- [Assignment]: Nothing outside the range below should be printed. Output exactly the lines from the line with "dx<sub>t</sub><sup>α</sup> = [kθ" to the line with "dx<sub>t</sub><sup>α</sup> = k(θ", both included.

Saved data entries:
○ ○ ○ ○
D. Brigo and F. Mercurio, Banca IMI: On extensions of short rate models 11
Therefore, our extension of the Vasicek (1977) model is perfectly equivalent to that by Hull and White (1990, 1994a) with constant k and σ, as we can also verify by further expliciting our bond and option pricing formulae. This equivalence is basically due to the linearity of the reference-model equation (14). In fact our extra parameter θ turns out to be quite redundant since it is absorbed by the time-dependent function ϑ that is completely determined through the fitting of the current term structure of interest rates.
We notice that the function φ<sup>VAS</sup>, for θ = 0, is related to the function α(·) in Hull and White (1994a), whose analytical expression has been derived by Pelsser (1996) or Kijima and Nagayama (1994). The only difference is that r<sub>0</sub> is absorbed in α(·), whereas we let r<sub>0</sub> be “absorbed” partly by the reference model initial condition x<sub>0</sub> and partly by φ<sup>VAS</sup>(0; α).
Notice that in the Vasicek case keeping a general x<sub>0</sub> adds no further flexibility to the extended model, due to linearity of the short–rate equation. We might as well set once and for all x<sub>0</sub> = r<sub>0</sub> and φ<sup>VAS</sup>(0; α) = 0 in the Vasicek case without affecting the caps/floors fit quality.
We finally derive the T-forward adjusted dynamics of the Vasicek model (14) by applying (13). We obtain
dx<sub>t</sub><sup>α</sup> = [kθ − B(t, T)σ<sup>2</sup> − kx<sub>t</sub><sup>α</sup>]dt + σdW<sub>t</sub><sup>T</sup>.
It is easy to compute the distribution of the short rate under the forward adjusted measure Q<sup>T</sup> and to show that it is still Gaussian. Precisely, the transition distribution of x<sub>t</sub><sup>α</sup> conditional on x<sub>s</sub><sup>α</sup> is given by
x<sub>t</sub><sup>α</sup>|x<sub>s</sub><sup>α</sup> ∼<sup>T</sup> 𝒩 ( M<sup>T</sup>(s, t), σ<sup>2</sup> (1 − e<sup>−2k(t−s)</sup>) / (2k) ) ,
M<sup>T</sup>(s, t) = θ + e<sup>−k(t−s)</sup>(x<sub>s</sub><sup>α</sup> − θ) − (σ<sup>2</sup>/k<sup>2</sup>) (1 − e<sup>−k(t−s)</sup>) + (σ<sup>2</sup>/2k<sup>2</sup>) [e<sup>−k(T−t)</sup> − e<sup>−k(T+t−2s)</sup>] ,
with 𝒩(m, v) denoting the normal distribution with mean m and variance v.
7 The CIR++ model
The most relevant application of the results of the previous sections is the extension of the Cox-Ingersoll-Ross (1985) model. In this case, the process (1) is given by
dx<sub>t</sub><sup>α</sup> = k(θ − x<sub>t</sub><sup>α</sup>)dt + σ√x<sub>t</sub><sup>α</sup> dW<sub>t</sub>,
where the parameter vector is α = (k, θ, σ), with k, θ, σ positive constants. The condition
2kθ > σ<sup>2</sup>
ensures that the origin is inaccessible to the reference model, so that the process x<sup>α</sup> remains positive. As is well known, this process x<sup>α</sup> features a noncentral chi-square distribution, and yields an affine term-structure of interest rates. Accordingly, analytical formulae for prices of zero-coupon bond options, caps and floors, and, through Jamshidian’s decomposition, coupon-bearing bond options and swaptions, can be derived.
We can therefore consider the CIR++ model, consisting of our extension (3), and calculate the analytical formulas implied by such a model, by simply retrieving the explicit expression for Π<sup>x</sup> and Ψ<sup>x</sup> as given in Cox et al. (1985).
○ ○ ○ ○
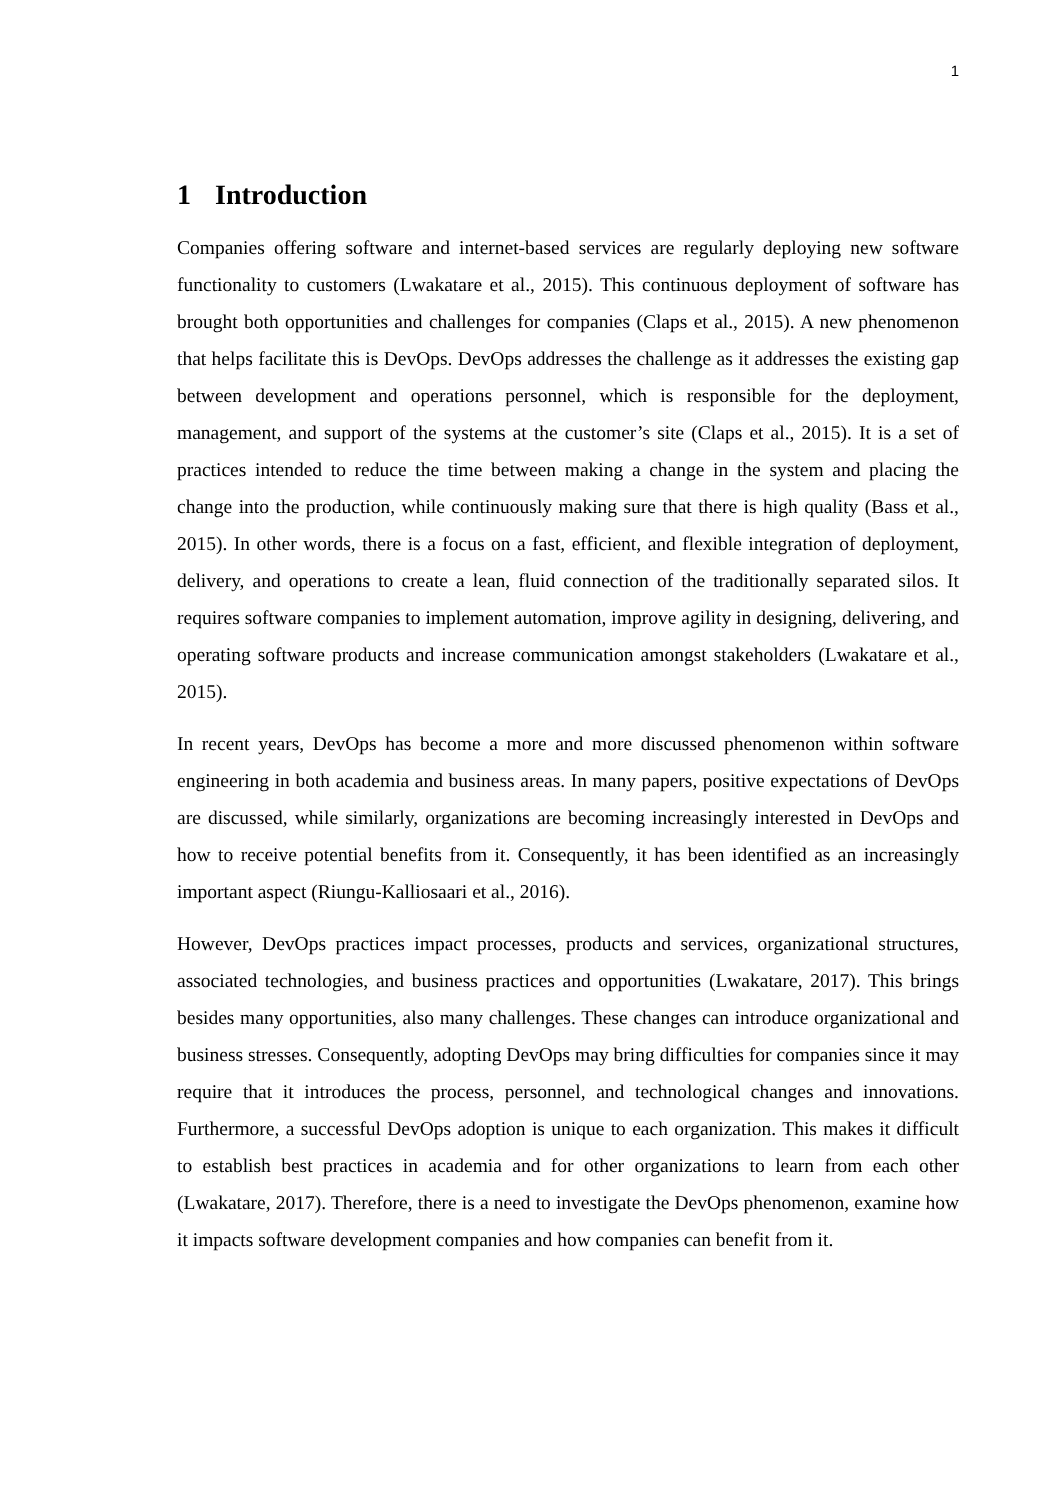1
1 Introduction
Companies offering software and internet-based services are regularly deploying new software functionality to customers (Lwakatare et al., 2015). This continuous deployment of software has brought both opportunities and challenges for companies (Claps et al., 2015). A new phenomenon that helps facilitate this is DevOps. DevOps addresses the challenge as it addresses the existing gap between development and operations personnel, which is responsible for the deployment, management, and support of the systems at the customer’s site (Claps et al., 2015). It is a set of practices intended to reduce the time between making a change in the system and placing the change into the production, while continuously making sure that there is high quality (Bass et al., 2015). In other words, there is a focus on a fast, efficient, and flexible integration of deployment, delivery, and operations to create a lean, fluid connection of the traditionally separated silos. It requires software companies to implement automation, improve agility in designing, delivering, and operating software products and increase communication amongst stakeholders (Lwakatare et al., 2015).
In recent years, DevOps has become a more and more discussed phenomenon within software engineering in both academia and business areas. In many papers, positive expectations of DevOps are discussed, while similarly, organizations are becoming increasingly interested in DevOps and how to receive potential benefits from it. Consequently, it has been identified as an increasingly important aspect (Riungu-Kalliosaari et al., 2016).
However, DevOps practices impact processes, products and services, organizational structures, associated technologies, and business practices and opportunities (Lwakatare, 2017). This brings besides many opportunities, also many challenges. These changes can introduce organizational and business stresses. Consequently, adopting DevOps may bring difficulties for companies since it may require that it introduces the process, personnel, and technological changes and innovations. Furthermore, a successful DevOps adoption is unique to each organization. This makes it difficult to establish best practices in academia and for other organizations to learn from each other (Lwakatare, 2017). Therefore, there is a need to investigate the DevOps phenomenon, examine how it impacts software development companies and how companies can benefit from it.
○ ○ ○ ○
- [Task solution]:
dx<sub>t</sub><sup>α</sup> = [kθ − B(t, T)σ<sup>2</sup> − kx<sub>t</sub><sup>α</sup>]dt + σdW<sub>t</sub><sup>T</sup>.
It is easy to compute the distribution of the short rate under the forward adjusted measure Q<sup>T</sup> and to show that it is still Gaussian. Precisely, the transition distribution of x<sub>t</sub><sup>α</sup> conditional on x<sub>s</sub><sup>α</sup> is given by
x<sub>t</sub><sup>α</sup>|x<sub>s</sub><sup>α</sup> ∼<sup>T</sup> 𝒩 ( M<sup>T</sup>(s, t), σ<sup>2</sup> (1 − e<sup>−2k(t−s)</sup>) / (2k) ) ,
M<sup>T</sup>(s, t) = θ + e<sup>−k(t−s)</sup>(x<sub>s</sub><sup>α</sup> − θ) − (σ<sup>2</sup>/k<sup>2</sup>) (1 − e<sup>−k(t−s)</sup>) + (σ<sup>2</sup>/2k<sup>2</sup>) [e<sup>−k(T−t)</sup> − e<sup>−k(T+t−2s)</sup>] ,
with 𝒩(m, v) denoting the normal distribution with mean m and variance v.
7 The CIR++ model
The most relevant application of the results of the previous sections is the extension of the Cox-Ingersoll-Ross (1985) model. In this case, the process (1) is given by
dx<sub>t</sub><sup>α</sup> = k(θ − x<sub>t</sub><sup>α</sup>)dt + σ√x<sub>t</sub><sup>α</sup> dW<sub>t</sub>,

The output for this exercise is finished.